> **Instructions to follow**: Look for the line with "tissue box: present" in the entries below, then extract that line and all lines after it exactly, with pictures left out.

> **Data for the task**:
★ ★ ★ ★

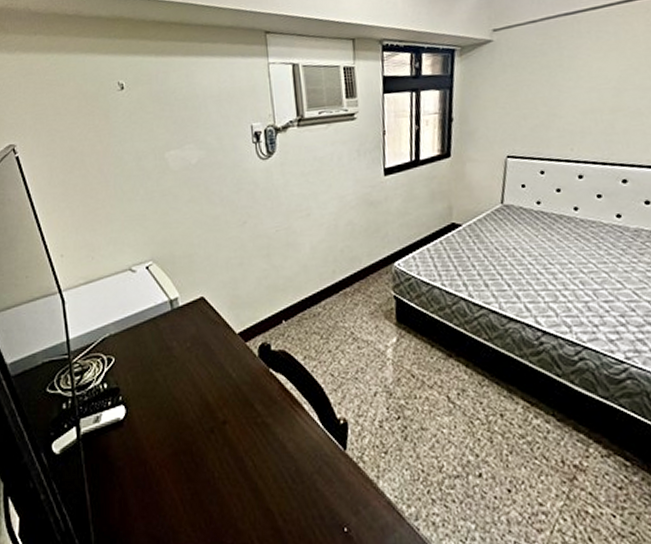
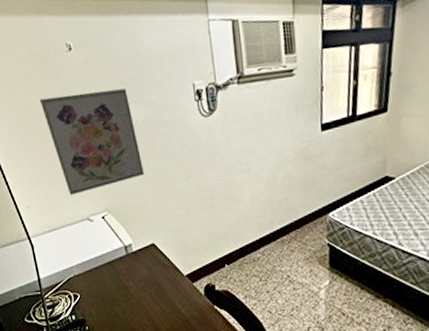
wall art: none [85,129,197,243] -> present [39,88,145,195]

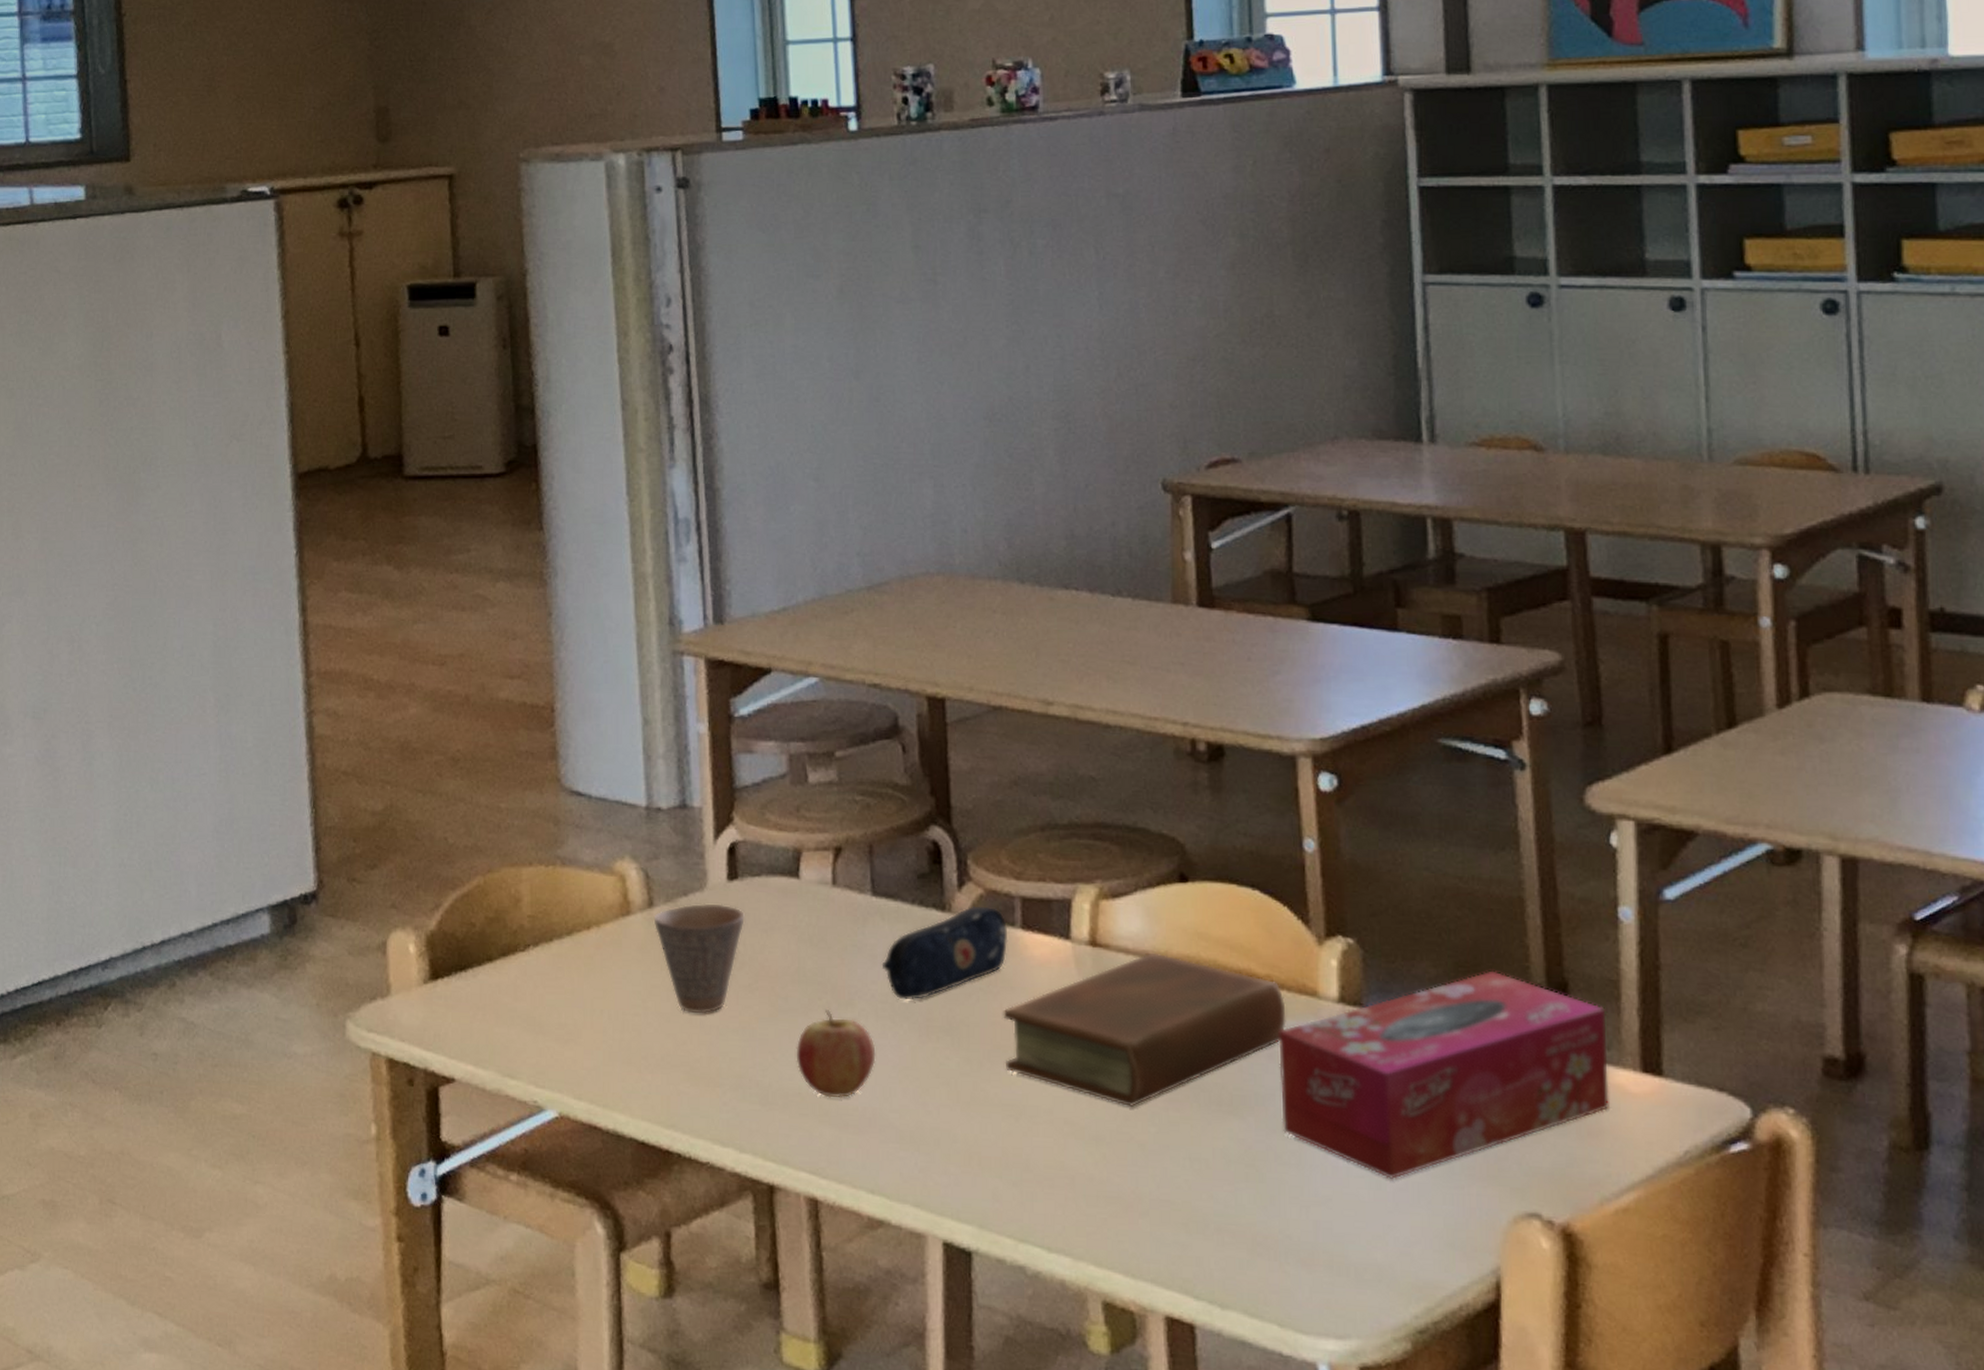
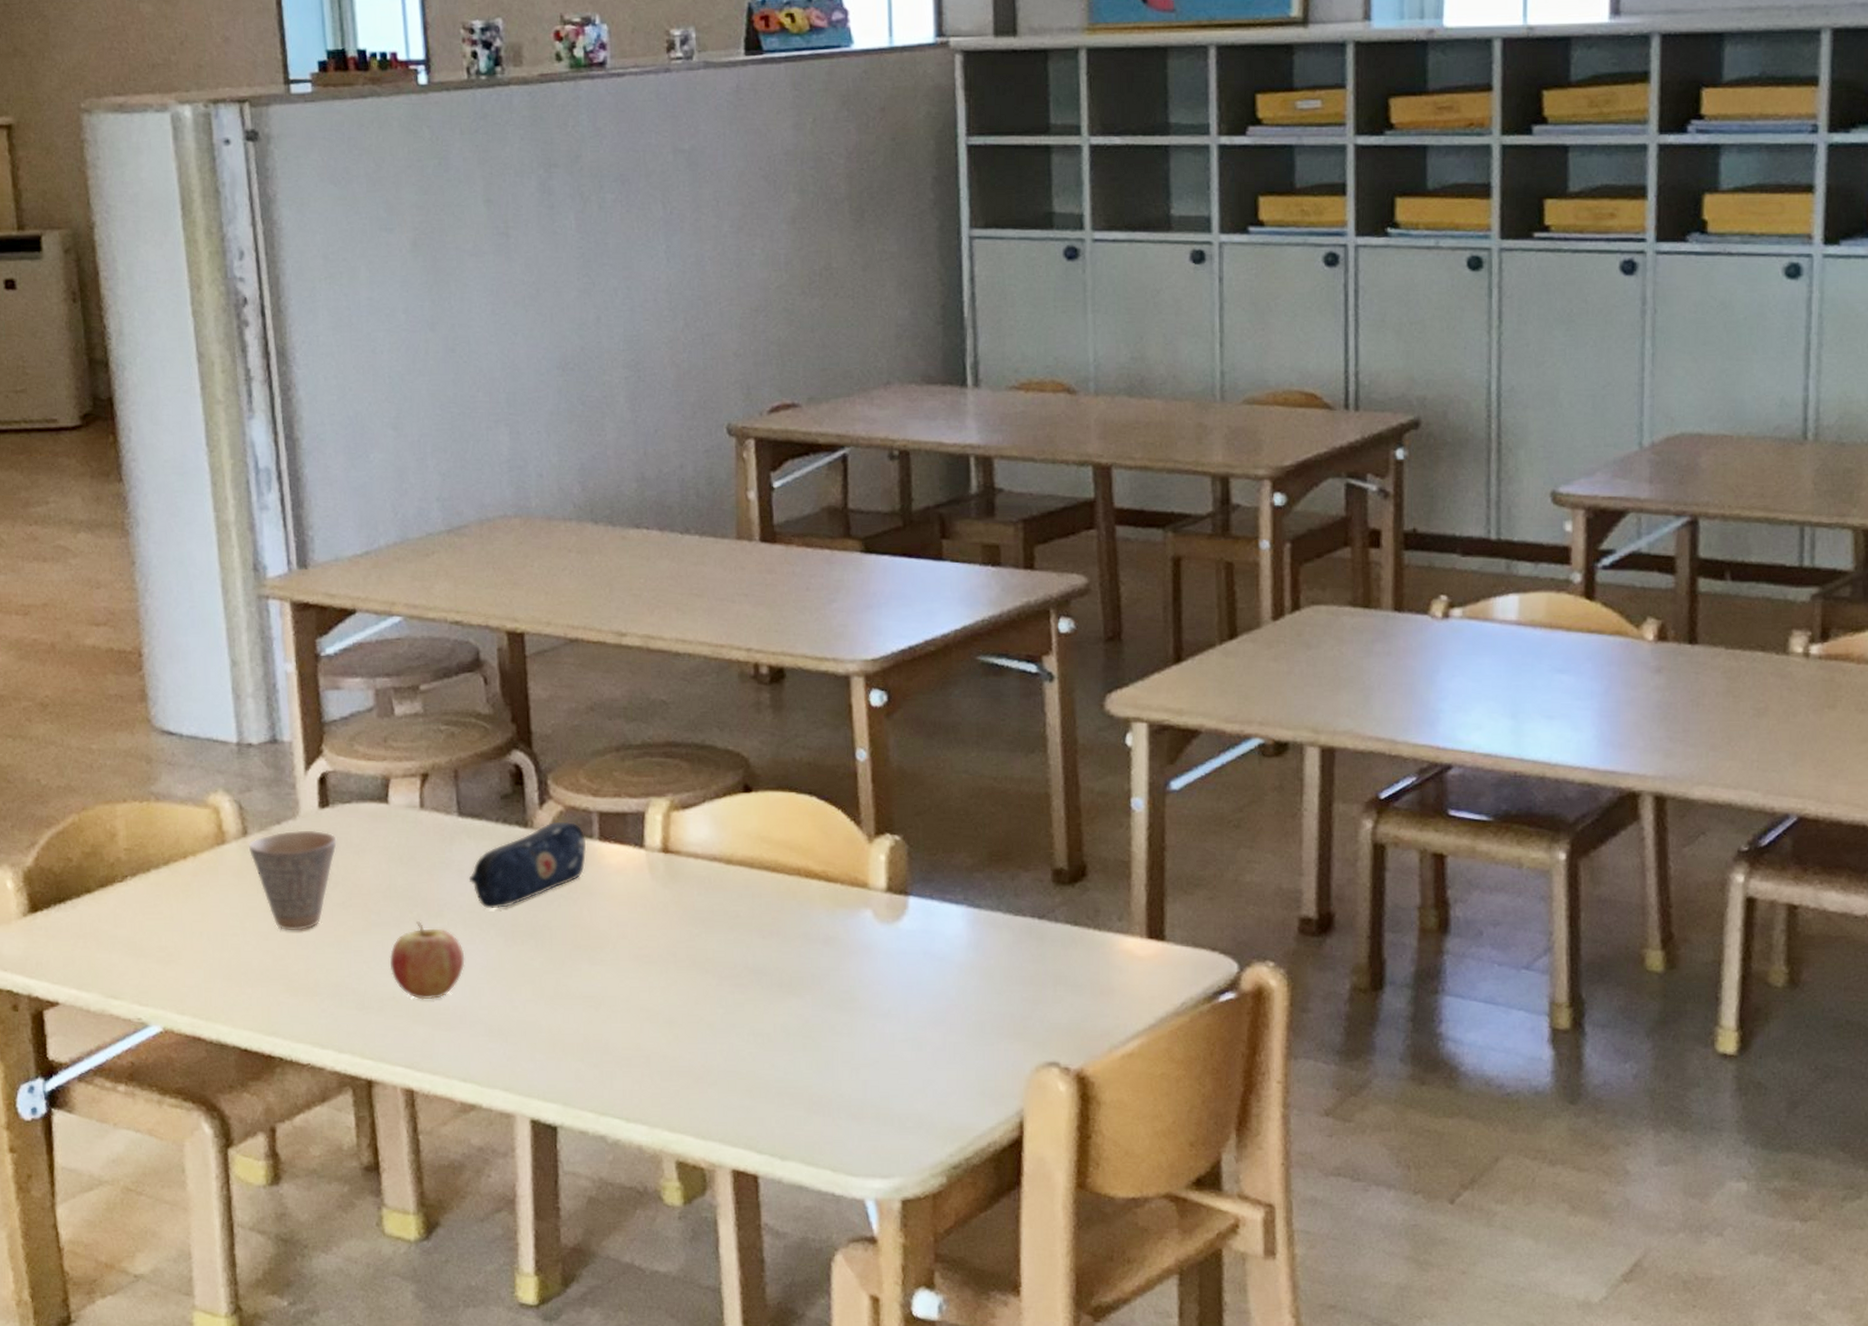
book: present [1003,952,1286,1108] -> none [583,856,840,993]
tissue box: present [1278,970,1609,1180] -> none [833,858,1119,1042]

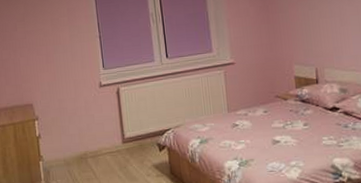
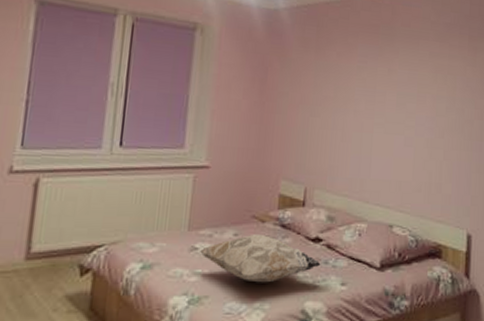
decorative pillow: none [240,109,342,147] -> present [200,233,321,283]

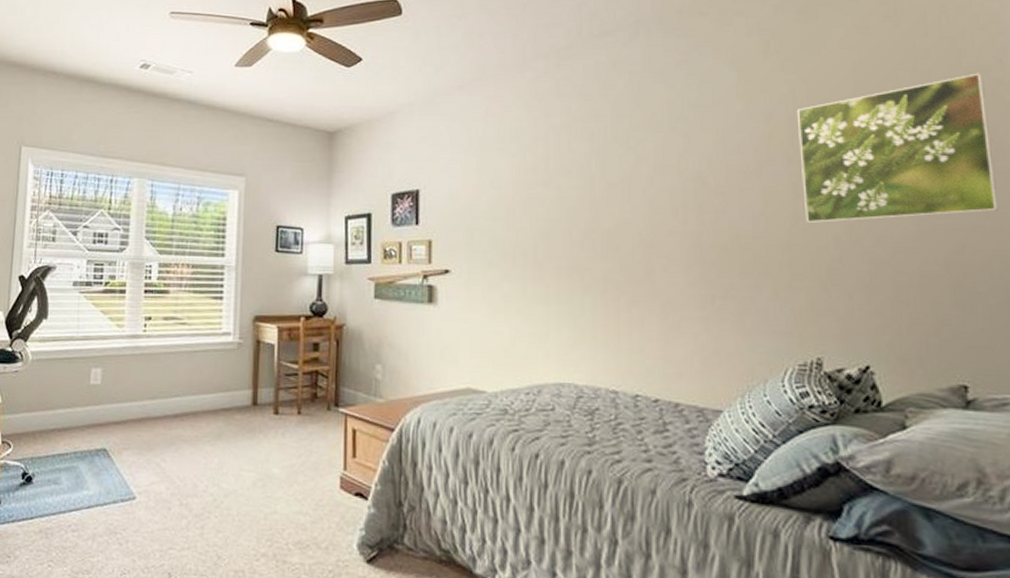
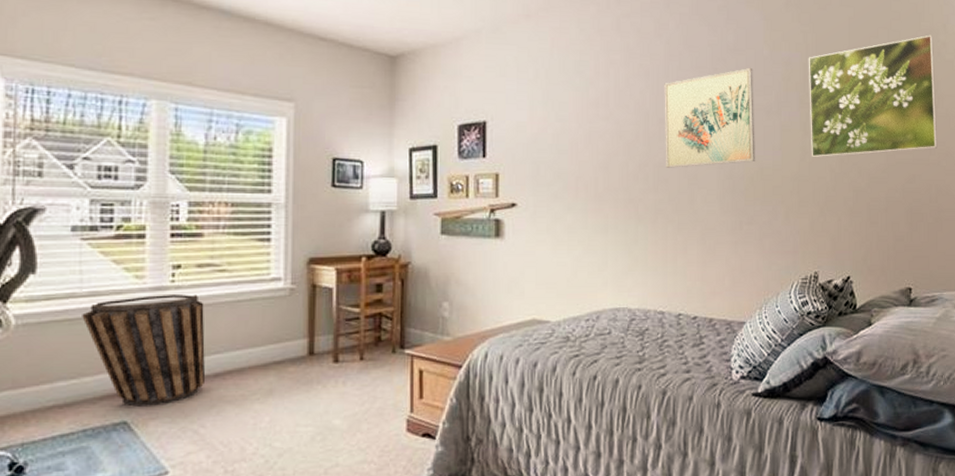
basket: none [77,342,168,437] -> present [82,294,206,407]
wall art: none [612,124,729,235] -> present [664,67,755,168]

★ ★ ★ ★

> **Written answer**:
tissue box: present [1278,970,1609,1180] -> none [833,858,1119,1042]

decorative pillow: none [240,109,342,147] -> present [200,233,321,283]

basket: none [77,342,168,437] -> present [82,294,206,407]
wall art: none [612,124,729,235] -> present [664,67,755,168]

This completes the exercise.